According to Bloomberg New Energy Finance, the National Aeronautics and Space Administration (NASA) will approach a Japanese start-up business to help build a global “wind map” that can improve the flying safety of global drones and air taxis.
In an interview, Junichi Furumoto, CEO of Japanese start-up MetroWeather Co., stated that the company could create compact, low-cost lidar sensors.
These sensors can be used to detect meteorological hazards like wind shear, allowing unmanned aerial vehicles to operate safely in urban areas. MetroWeather Co. is based in Kyoto, Japan, and collaborates with TruWeather Solutions in the United States, which is also a small NASA company innovation research licensing program participant.

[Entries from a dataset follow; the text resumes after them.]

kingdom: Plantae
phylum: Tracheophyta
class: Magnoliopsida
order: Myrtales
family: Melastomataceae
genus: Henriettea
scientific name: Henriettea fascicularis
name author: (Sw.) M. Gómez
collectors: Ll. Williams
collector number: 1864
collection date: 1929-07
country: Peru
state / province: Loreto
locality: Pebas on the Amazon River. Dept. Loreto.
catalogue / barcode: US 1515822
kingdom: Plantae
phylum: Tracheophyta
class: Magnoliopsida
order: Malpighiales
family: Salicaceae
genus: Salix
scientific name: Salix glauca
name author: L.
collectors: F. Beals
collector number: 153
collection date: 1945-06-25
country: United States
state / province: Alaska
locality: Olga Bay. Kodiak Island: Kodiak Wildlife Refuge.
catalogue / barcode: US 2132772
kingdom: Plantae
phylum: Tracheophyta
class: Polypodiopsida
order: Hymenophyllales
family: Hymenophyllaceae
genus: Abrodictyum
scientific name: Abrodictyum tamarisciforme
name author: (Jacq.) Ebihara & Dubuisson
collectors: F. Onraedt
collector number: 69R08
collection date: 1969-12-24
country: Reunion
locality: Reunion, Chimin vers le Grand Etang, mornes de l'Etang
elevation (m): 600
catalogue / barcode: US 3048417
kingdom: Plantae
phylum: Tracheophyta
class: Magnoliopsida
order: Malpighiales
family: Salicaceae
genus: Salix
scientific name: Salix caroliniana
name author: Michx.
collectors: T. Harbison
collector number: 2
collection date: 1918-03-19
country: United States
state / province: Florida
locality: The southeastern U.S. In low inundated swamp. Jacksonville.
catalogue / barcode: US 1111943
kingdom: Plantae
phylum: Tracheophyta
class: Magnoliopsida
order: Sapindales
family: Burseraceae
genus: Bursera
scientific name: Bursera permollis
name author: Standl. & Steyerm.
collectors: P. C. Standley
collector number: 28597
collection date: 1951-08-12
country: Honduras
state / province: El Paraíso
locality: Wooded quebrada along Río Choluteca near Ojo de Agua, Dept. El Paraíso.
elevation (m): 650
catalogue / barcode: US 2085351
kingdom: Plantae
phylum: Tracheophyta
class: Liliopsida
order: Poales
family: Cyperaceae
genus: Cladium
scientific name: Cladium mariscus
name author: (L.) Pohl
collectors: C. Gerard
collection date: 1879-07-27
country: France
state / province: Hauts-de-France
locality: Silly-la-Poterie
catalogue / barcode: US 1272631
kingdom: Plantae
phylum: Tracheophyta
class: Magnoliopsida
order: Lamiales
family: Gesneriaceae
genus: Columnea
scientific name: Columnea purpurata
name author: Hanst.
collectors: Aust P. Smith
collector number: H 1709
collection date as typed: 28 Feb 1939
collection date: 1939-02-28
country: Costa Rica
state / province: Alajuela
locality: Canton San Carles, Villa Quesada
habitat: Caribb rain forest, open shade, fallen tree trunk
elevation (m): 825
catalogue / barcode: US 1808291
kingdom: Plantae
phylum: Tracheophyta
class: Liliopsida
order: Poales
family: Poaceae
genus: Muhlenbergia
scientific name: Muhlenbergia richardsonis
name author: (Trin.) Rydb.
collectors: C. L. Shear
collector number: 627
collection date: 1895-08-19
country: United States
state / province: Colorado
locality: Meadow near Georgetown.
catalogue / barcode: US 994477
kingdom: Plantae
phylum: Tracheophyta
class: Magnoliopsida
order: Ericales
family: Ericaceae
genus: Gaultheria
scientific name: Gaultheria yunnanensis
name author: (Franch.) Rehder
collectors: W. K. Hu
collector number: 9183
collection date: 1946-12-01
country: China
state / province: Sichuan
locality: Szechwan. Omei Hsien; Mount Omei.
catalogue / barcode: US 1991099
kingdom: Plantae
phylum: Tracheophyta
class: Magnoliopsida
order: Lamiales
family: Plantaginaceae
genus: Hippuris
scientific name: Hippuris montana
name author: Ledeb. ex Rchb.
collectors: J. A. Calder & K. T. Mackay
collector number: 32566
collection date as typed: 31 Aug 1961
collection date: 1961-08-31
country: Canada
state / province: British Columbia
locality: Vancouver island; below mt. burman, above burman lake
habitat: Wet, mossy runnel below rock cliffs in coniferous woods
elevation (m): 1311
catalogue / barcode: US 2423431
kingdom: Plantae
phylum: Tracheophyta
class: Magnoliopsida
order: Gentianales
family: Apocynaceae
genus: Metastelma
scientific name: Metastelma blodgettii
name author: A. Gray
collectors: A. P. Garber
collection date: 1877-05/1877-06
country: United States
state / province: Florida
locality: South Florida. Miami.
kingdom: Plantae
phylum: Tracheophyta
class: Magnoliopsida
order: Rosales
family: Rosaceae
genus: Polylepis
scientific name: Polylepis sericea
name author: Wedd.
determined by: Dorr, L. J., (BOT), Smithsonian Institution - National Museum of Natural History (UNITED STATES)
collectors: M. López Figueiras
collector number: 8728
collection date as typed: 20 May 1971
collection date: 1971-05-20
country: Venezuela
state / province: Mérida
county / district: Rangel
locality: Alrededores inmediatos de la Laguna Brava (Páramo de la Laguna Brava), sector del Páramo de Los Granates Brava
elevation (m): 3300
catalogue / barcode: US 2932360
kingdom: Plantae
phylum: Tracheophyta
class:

Self-driving drones and flying automobiles have long been the stuff of science fiction, but they’re slowly making their way into reality. The quadcopter’s four propellers have benefited aerial photography, inspection, and mapping.
Amazon, Alphabet, and UPS, the world’s largest express delivery company, are collaborating to create autonomous drone applications in logistics; in addition, many start-ups are investigating the viability of electric vertical take-off and landing vehicles for manned transportation.
All parties, however, are still concerned about the safety of these aircraft.
As NASA advances in developing the so-called “urban air mobility maturity level-4,” the market for drones and air taxis is expected to explode in about 2025. L4 urban air travel is a rating system that permits autonomous driving technology to integrate with more advanced technologies at a higher level.
According to NASA’s predictions, the L4 urban air travel system will see hundreds of planes take off simultaneously from airports across the city, with different planes exchanging information to avoid crashes.
According to industry experts, the market value of drones and air taxi services could reach billions of dollars in the future. According to some analysts, drones and air taxi services are ideal for infrastructure inspection and delivery of urgent high-priced commodities in the medical industry.